Барлоу вошел в клуб, когда разговор уже начался. Подойдя к столу, он остановился.

– Позвольте присоединиться. Не помешаю?

– Что вы, рад вас видеть, Кельвин, присаживайтесь. – Яценко оживился. С появлением толкового собеседника разговор обещал стать более содержательным.

– Иваныч, не отвлекайся, – прошипел «Зануда», недовольный нарисовавшимся конкурентом. – Коль новой идеи нет, может вернуться к коммунистической, все лучше либеральной?

– А смысл? Или не помнишь, чем закончилось?

– Постой, постой. Идея-то ни при чем, реализовали ее похабно.

– Есть такая точка зрения. Спорить не буду, но сам думаю иначе.

– Григорий Иванович, а что в ней, по-вашему, не так? – спросил Барлоу.

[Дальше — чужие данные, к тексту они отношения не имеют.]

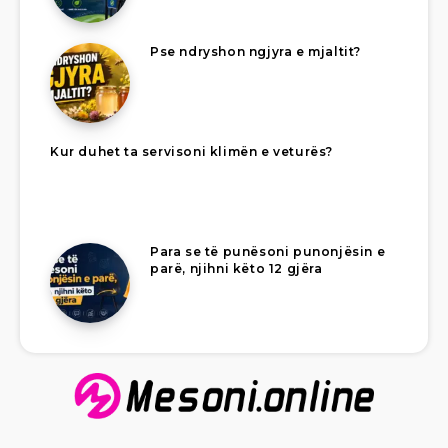
Pse ndryshon ngjyra e mjaltit?
Kur duhet ta servisoni klimën e veturës?
Para se të punësoni punonjësin e
parë, njihni këto 12 gjëra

– Если оставить в стороне нюансы, в целом она предполагает достижение социальной справедливости через приход к всеобщему равенству.

– А что плохого в равенстве? – съязвил Нутяев.

Яценко продолжал, словно пропустил фразу мимо ушей.

– В то же время эволюция цивилизации зиждется на разделении труда, в основе которого лежат различные способности людей осуществлять те или иные виды деятельности. Так что идея всеобщего равенства противоречит объективным законам развития.

– Возразить сложно, – вставил Кельвин. – Вообще любое движение сопряжено с неравенством. Равновесием обусловлен покой.

– Иваныч, считаешь себя умнее Маркса? – взвился «Зануда». Он напрочь игнорировал второго собеседника.

– «Платон мне друг, но истина дороже», – парировал Яценко.

– При чем здесь Платон?

– Григорий Иванович ответил фигурально, – вмешался Барлоу – сказал что, считает Маркса своим учителем, но не во всем с ним согласен.

– По-вашему, все безнадежно? – со злобой выпалил Нутяев.

– Семен Семенович, – Яценко рассмеялся, – у вас такой вид, будто мы с Кельвиным отняли у человечества мечту.

– Чужие идеи хаять легко. Своей-то нет.

– Почему же. Только исходит она ровно из противоположного посыла. Строить справедливое общество следует, опираясь на неравенство людей, а не пытаясь их уровнять.

– Понятно… Очередная утопия… бред, – с ехидством констатировал Нутяев.

– Тогда позвольте вас поздравить.

– С чем? – изумился «Зануда».

– С тем, что вы, как и любой человек, являете практическое воплощение такого рода утопии.

– Вот только не надо впадать в демагогию, когда крыть нечем.